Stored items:
__________
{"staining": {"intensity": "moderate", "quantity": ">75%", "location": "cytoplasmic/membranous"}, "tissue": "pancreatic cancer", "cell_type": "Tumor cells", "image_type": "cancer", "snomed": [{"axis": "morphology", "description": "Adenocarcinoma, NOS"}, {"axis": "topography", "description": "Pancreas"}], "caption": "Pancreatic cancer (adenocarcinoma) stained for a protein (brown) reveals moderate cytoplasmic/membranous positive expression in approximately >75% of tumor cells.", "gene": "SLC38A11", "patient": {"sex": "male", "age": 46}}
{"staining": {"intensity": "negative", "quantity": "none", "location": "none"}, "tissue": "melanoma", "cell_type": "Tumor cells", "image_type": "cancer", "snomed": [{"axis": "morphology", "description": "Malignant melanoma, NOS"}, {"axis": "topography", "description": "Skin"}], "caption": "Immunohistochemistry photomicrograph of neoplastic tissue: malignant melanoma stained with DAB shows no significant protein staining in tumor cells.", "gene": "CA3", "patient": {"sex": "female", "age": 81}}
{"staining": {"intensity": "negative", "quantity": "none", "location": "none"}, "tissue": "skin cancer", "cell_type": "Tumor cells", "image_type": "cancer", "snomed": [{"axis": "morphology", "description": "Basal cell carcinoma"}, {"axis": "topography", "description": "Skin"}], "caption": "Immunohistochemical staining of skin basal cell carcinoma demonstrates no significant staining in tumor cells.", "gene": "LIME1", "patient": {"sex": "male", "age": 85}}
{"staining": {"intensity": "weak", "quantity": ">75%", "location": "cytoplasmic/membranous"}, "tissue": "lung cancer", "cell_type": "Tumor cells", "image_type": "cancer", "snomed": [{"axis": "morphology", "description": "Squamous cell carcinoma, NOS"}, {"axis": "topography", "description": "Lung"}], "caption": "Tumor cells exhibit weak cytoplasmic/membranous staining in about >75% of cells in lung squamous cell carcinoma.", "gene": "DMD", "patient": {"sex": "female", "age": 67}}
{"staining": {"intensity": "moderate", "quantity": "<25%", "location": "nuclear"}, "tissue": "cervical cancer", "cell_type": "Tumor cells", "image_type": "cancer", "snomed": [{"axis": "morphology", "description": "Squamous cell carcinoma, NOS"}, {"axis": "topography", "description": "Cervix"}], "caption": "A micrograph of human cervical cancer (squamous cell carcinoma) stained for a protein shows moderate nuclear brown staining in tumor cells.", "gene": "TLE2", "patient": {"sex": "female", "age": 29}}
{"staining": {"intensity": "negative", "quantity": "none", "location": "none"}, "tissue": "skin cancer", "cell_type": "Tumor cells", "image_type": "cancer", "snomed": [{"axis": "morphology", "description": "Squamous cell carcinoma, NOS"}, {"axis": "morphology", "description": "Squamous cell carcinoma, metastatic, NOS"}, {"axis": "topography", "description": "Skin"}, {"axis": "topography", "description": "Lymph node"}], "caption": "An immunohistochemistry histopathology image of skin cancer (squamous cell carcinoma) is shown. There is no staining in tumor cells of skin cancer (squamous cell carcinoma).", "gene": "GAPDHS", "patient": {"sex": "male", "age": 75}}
__________
» **Task directions**
I need every line of the data that has the word "protein"; please list them.

» **Result of this exercise**
{"staining": {"intensity": "moderate", "quantity": ">75%", "location": "cytoplasmic/membranous"}, "tissue": "pancreatic cancer", "cell_type": "Tumor cells", "image_type": "cancer", "snomed": [{"axis": "morphology", "description": "Adenocarcinoma, NOS"}, {"axis": "topography", "description": "Pancreas"}], "caption": "Pancreatic cancer (adenocarcinoma) stained for a protein (brown) reveals moderate cytoplasmic/membranous positive expression in approximately >75% of tumor cells.", "gene": "SLC38A11", "patient": {"sex": "male", "age": 46}}
{"staining": {"intensity": "negative", "quantity": "none", "location": "none"}, "tissue": "melanoma", "cell_type": "Tumor cells", "image_type": "cancer", "snomed": [{"axis": "morphology", "description": "Malignant melanoma, NOS"}, {"axis": "topography", "description": "Skin"}], "caption": "Immunohistochemistry photomicrograph of neoplastic tissue: malignant melanoma stained with DAB shows no significant protein staining in tumor cells.", "gene": "CA3", "patient": {"sex": "female", "age": 81}}
{"staining": {"intensity": "moderate", "quantity": "<25%", "location": "nuclear"}, "tissue": "cervical cancer", "cell_type": "Tumor cells", "image_type": "cancer", "snomed": [{"axis": "morphology", "description": "Squamous cell carcinoma, NOS"}, {"axis": "topography", "description": "Cervix"}], "caption": "A micrograph of human cervical cancer (squamous cell carcinoma) stained for a protein shows moderate nuclear brown staining in tumor cells.", "gene": "TLE2", "patient": {"sex": "female", "age": 29}}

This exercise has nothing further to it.